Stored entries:

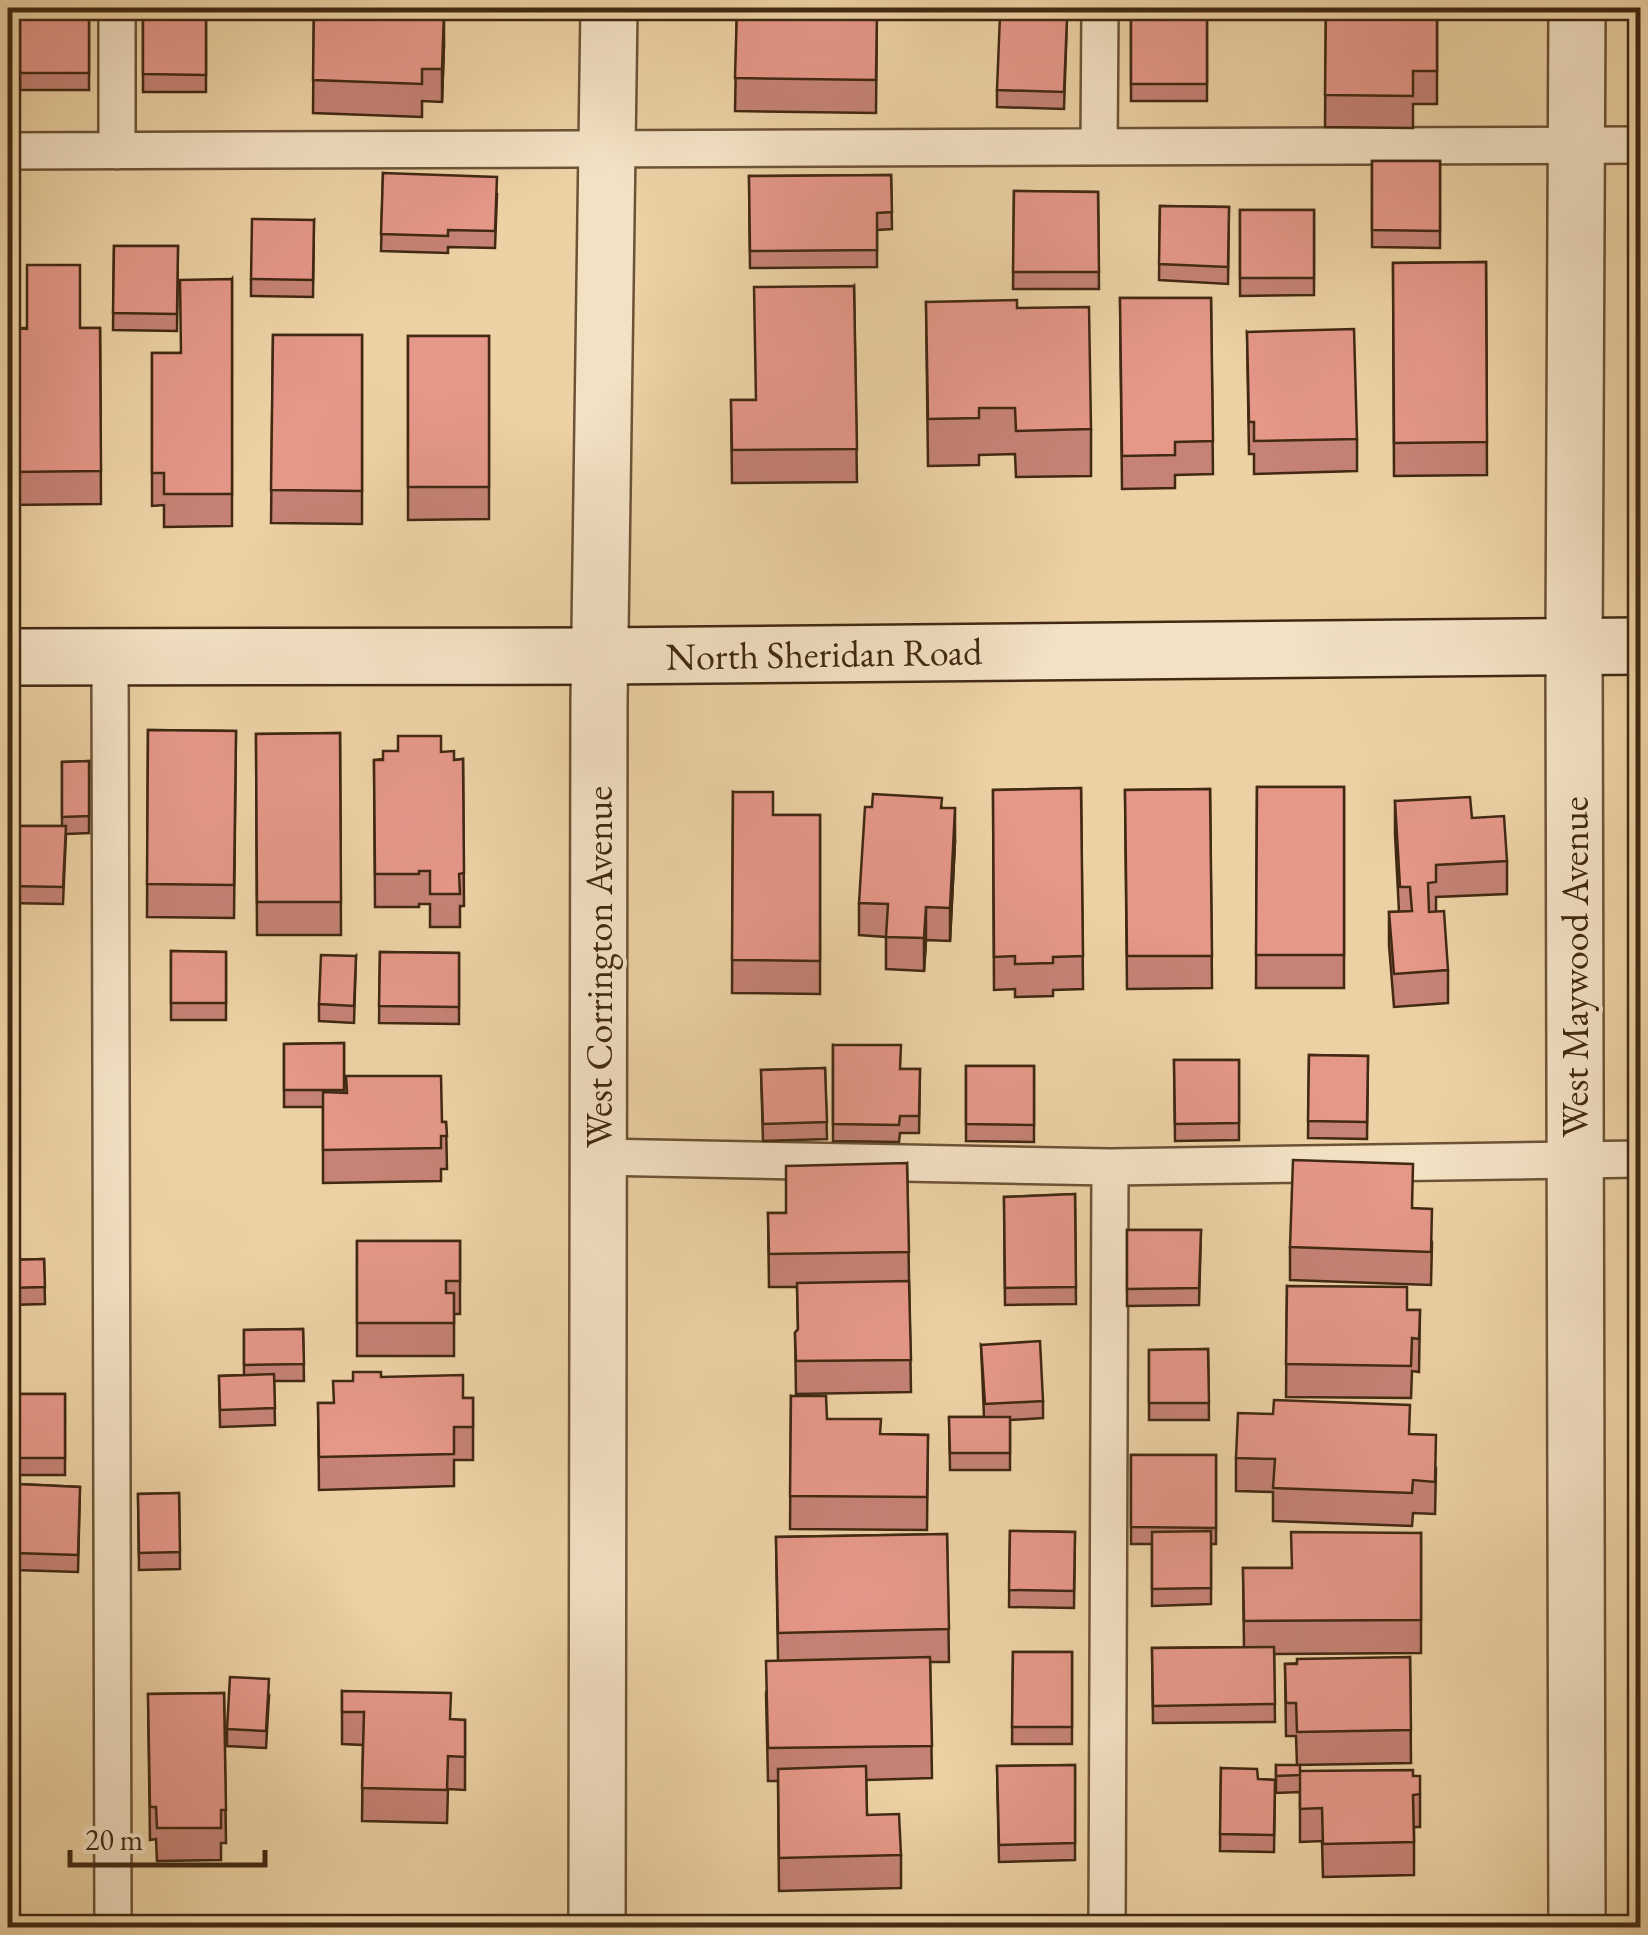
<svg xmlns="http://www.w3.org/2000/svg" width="1648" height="1935" viewBox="0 0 1648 1935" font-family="'EB Garamond',serif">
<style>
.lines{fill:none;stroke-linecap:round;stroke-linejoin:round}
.service-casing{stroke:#6c5336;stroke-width:40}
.minor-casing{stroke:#6c5336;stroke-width:60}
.secondary-casing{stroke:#412912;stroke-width:60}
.service{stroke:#f3e1c4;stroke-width:35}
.minor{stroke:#f3e1c4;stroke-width:55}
.secondary{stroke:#f3e1c4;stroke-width:55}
.wall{fill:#c58275;stroke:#412912;stroke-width:2.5}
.shaded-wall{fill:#a06a5f;stroke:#412912;stroke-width:2.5}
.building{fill:#e59788;stroke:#412912;stroke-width:2.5}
.labels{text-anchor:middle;stroke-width:8;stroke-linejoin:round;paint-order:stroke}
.street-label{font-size:38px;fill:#412912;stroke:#f3e1c4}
</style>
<rect width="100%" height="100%" fill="#ecd1a4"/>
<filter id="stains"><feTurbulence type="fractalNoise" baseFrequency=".002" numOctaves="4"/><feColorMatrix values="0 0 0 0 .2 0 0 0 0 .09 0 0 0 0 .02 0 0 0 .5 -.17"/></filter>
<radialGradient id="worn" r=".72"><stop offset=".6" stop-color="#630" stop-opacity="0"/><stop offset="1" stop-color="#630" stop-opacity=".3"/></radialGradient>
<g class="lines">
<g class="service-casing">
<path id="service" d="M117 8V151
M1099 147 1100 8
M8 151 1640 145
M110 656 113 1928
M598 1157 1110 1167 1640 1159
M1107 1928 1110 1167"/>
</g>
<g class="minor-casing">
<path id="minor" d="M597 1928 599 701 609 8
M1577 1928 1574 646 1577 8"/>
</g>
<g class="secondary-casing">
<path id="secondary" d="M8 657 599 656 1640 646"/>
</g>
<use href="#service" class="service"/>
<use href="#minor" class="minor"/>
<use href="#secondary" class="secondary"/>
</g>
<path class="wall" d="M8 8H38V12H89V90H20V15H8Z
M143 8H206V92H143Z
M218 8H286V10Z
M314 8 423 11 444 44 442 102 422 101V117L313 113Z
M737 8H877L876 113 735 111Z
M1131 8H1207V101H1131Z
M1209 8H1273V9H1209Z
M1326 8H1437V104H1413V128L1325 127Z
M1067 18 1064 109 997 107V90Z
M1372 161H1440V248L1372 247Z
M383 173 497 194 495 248 448 247V253L381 251Z
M891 175 892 229 877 230V267L750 268 749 176Z
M1014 191 1098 192 1099 289H1013Z
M1160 206 1229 207 1228 284 1159 280Z
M1240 210H1314V295L1240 296Z
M314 220 313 297 251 296V279Z
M114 246H178L177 331 113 330Z
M1486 262 1487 475 1394 476 1393 263Z
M232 279V526L164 527V505L152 506V353H180Z
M854 286 857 482 732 483 731 400H756Z
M1120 298H1211L1213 474 1175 475V488L1122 489Z
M926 302 1017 308 1091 429V476L1016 477 1015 454 979 455V465L928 466Z
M8 328H100L101 504 8 505Z
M1247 332 1357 439V471L1254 474V454H1249Z
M273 335H362V524L271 523Z
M408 336H489V519L408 520Z
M148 730 236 731 234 918 147 917Z
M340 733 341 935H257L256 734Z
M441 752 454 760 463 759 464 906H460V927H430V904H419V907H375L374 760Z
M89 761V833L66 834 63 904 8 903V826H62V762Z
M1257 787H1344V988H1256Z
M1081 788 1083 989 1053 990V996L1015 997V989L994 990 993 790Z
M1210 789 1212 988 1127 989 1125 790Z
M733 792 773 815H820V994L732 993Z
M1395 801 1472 818 1507 861V894L1436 897V911L1448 970V1003L1394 1007 1389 945V912H1399L1395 834Z
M942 808 955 841 950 941 926 940 924 971 886 969V937L859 935V903Z
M171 951 226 952V1020H171Z
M380 952 459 953V1024L379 1023Z
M356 956 354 1023 319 1021V1004Z
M344 1043V1093L442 1122H446L447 1169H441V1181L323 1183V1107H284V1044Z
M833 1045 901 1069H920L919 1133H900L899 1142 833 1141Z
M1309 1055 1368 1056 1367 1139 1308 1138Z
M1174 1060H1239V1140L1175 1141Z
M966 1066H1034V1142L966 1141Z
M825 1068 827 1139 763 1141 761 1070Z
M907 1163 911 1392 796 1394 795 1333 798 1329 797 1287H769L768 1213H786Z
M1075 1194 1076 1304 1005 1305 1004 1197Z
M1413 1208 1432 1242 1431 1285 1290 1280V1247Z
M1127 1230H1201L1199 1305 1127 1306Z
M357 1241H460V1314H454V1356H357Z
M44 1259 45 1304 8 1305V1260Z
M1287 1286 1407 1310H1420L1419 1372 1412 1371 1411 1398 1286 1397Z
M303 1329 304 1381H274L275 1425 220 1427 219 1376 244 1375V1330Z
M981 1345 1043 1401V1418L1010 1420V1470H950L949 1417H984Z
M1208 1349 1209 1420H1149V1350Z
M381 1377 463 1398H473V1460H454V1486L319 1490 318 1403H333L353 1381Z
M8 1394H65V1475H8Z
M791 1396 827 1419 881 1434 928 1435 927 1530 790 1529Z
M1410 1434 1436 1468 1435 1514 1413 1513 1412 1526 1273 1521V1492L1236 1491V1458Z
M1131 1455H1216V1544H1211V1604L1152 1606V1544H1131Z
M17 1484 80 1487 78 1572 15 1570Z
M179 1493 180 1569 139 1570 138 1494Z
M1010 1531 1075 1532 1074 1608 1009 1607Z
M1421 1533V1653L1274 1654 1275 1722 1153 1723 1152 1648 1244 1647 1243 1568H1291Z
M947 1534 949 1662H930L932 1778 866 1780 867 1815 901 1855V1888L779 1891 778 1781H768L766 1693 778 1660 776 1537Z
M1013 1652H1072V1744H1012Z
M1410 1657 1411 1763 1297 1765 1296 1736H1286L1285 1664Z
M342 1691 451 1720H465V1790L448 1789 447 1823 362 1821 363 1745 342 1744Z
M224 1693 226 1843H221V1860L157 1861 156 1839 150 1840 148 1694Z
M269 1696 266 1748 227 1746V1729Z
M1075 1765V1860L999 1862 997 1766Z
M1276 1765 1301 1771 1413 1776 1420 1794V1827H1414V1875L1323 1877 1322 1841 1300 1842V1792L1276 1793Z
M1221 1768 1258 1779 1275 1780 1274 1852 1220 1851Z"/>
<path class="shaded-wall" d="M444 12V44L442 102V69Z
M955 808V841L950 941V908Z
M926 907V940L924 971V938Z"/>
<path class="building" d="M143 8H206V75L143 74Z
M314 8H423V11L444 12 442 69H422V84L313 80Z
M737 8H877L876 80 735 78Z
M1131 8H1207V84H1131Z
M1326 8H1437V71H1413V96L1325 95Z
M20 12H89V73H20Z
M1000 15 1067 18 1064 92 997 90Z
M1372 161H1440V231L1372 230Z
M383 173 497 177 495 231 448 230V236L381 234Z
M891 175 892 212 877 213V250L750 251 749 176Z
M1014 191 1098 192 1099 272H1013Z
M1160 206 1229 207 1228 267 1159 264Z
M1240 210H1314V278H1240Z
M252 219 314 220 313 280 251 279Z
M114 246H178L177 314 113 313Z
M1486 262 1487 442 1394 443 1393 263Z
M27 265H80V328H100L101 471 8 472V328L27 329Z
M232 279V494H164V473H152V353H181L180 280Z
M854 286 857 449 732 450 731 400H756L754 287Z
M1120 298H1211L1213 441 1175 442V455L1122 456Z
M1017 300V308L1089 307 1091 429 1016 431 1015 408H979V418L928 419 926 302Z
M1354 329 1357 439 1254 441V422H1249L1247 332Z
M273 335H362V491L271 490Z
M408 336H489V487H408Z
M148 730 236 731 234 885 147 884Z
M340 733 341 902H257L256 734Z
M398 736H441V752L454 751V760L463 759 464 873 459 874 460 894H430V871H419V874H375L374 760H383V751H398Z
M89 761V816L62 817V762Z
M1257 787H1344V955H1256Z
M1081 788 1083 956 1053 957V963L1015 964V956L994 957 993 790Z
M1210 789 1212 956H1127L1125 790Z
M733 792H773V815H820V961L732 960Z
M873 794 942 798 941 808H955L950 908 926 907 924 938 886 937 888 904 859 903 865 807H872Z
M1470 797 1472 818 1504 816 1507 861 1436 865V882L1428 883 1429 912 1444 911 1448 970 1394 974 1389 912 1412 911 1410 887H1400L1395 801Z
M8 826H66L63 887 8 886Z
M171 951 226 952V1003H171Z
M380 952 459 953V1007L379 1006Z
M321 955 356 956 354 1006 319 1004Z
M344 1043V1090H284V1044Z
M833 1045H901L900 1069H920L919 1116H900L899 1125 833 1124Z
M1309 1055 1368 1056 1367 1122 1308 1121Z
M1174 1060H1239V1123L1175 1124Z
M8 1062 9 1104H8Z
M966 1066H1034V1125L966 1124Z
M825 1068 827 1122 763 1124 761 1070Z
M346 1076H441L442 1122H446L447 1136H441V1148L323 1150V1092L347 1093Z
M1293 1160 1413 1164 1412 1208 1432 1209 1431 1252 1290 1247Z
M907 1163 909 1252 769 1254 768 1213H786V1166Z
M1075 1194 1076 1287 1005 1288 1004 1197Z
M1127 1230H1201L1199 1288 1127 1289Z
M357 1241H460V1281H446V1293H454V1323H357Z
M44 1259 45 1287 8 1288V1260Z
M909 1281 911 1360 796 1361 795 1333 798 1329 797 1283Z
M1287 1286 1407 1287V1310H1420L1419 1339 1412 1338 1411 1366 1286 1364Z
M303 1329 304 1364 244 1365V1330Z
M1040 1341 1043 1401 985 1404 981 1345Z
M1208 1349 1209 1403H1149V1350Z
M353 1372H381V1377L463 1375V1398H473V1427H454V1454L319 1457 318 1403H334L333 1381H353Z
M274 1374 275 1408 220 1410 219 1376Z
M8 1394H65V1458H8Z
M791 1396H826L827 1419H881L880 1434 928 1435 927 1497 790 1496Z
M1274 1400 1410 1405 1409 1434 1436 1435 1435 1482 1413 1480 1412 1493 1273 1488 1275 1459 1236 1458 1238 1413 1273 1414Z
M949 1417H1010V1453H950Z
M1131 1455H1216V1528L1131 1527Z
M17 1484 80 1487 78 1555 15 1553Z
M179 1493 180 1552 139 1553 138 1494Z
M1010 1531 1075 1532 1074 1591 1009 1590Z
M1211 1531V1588L1152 1589V1532Z
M1291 1532 1421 1533V1620L1244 1621 1243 1568H1292Z
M947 1534 949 1629 778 1633 776 1537Z
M1274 1647 1275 1704 1153 1706 1152 1648Z
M1013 1652H1072V1727H1012Z
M930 1657 932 1746 768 1748 766 1661Z
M1410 1657 1411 1730 1297 1732 1296 1703H1286L1285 1664H1297V1659Z
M230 1677 269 1679 266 1731 227 1729Z
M342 1691 451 1693 450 1719 465 1720V1757L448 1756 447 1790 362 1788 364 1712H342Z
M224 1693 226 1810H221V1828H157L156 1807H150L148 1694Z
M1075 1765V1843L999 1845 997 1766Z
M1276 1765H1300V1775L1276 1776Z
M866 1766 867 1815 899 1814 901 1855 779 1858 778 1769Z
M1221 1768 1257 1769 1258 1779 1275 1780 1274 1835 1220 1834Z
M1413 1770V1776H1420V1794L1413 1795 1414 1842 1323 1844 1322 1808 1300 1809V1771Z"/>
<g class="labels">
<g class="street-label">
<text transform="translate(824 654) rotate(-1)" y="13">North Sheridan Road</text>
<text transform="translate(599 967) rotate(-90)" y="13">West Corrington Avenue</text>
<text transform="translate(1575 967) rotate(-90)" y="13">West Maywood Avenue</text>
</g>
</g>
<rect width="1648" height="1935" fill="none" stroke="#ecd1a4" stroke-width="40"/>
<rect x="10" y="10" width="1628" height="1915" fill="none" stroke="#412912" stroke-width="5"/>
<rect x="20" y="20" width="1608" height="1895" fill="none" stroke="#412912" stroke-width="2.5"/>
<path d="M70 1850v15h195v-15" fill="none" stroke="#412912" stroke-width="5"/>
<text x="85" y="1850" font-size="30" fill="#412912" stroke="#f3e1c4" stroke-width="8" paint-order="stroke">20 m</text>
<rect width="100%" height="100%" filter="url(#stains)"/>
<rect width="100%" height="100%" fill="url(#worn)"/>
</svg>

Work item: Take each line above that contains "lines" and copy it out.

Result of the exercise:
.lines{fill:none;stroke-linecap:round;stroke-linejoin:round}
<g class="lines">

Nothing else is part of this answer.